**How to complete this task:** Set down, word for word, only the lines from the start of the records through the line bearing "numerous operators around"; include no pictures.

------ Information given

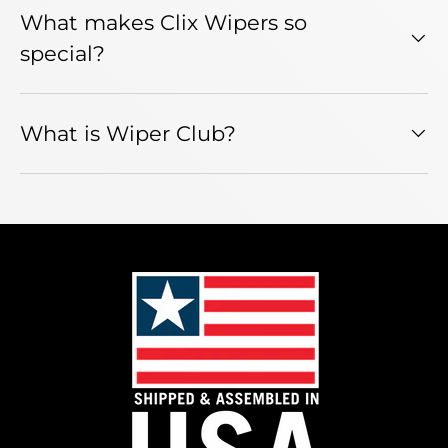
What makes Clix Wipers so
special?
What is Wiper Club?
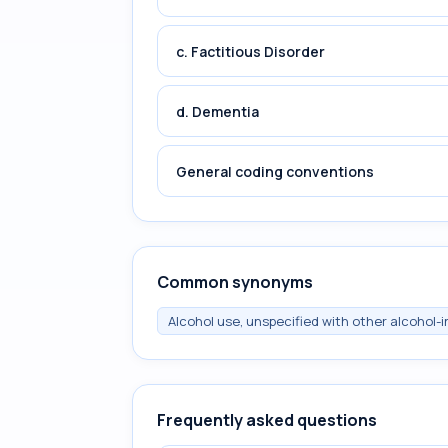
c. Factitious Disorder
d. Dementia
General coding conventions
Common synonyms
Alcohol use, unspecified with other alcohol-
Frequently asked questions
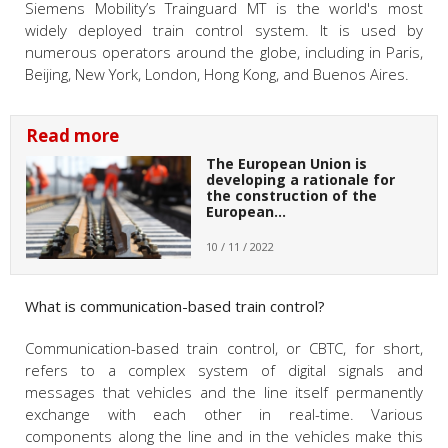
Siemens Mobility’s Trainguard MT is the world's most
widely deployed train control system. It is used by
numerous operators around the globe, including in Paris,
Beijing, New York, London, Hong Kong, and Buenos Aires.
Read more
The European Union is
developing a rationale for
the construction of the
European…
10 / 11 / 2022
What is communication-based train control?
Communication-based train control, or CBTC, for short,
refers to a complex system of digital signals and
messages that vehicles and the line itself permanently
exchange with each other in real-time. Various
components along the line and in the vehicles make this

------------

**Answer section:**
What makes Clix Wipers so
special?
What is Wiper Club?
c. Factitious Disorder
d. Dementia
General coding conventions
Common synonyms
Alcohol use, unspecified with other alcohol-
Frequently asked questions
Siemens Mobility’s Trainguard MT is the world's most
widely deployed train control system. It is used by
numerous operators around the globe, including in Paris,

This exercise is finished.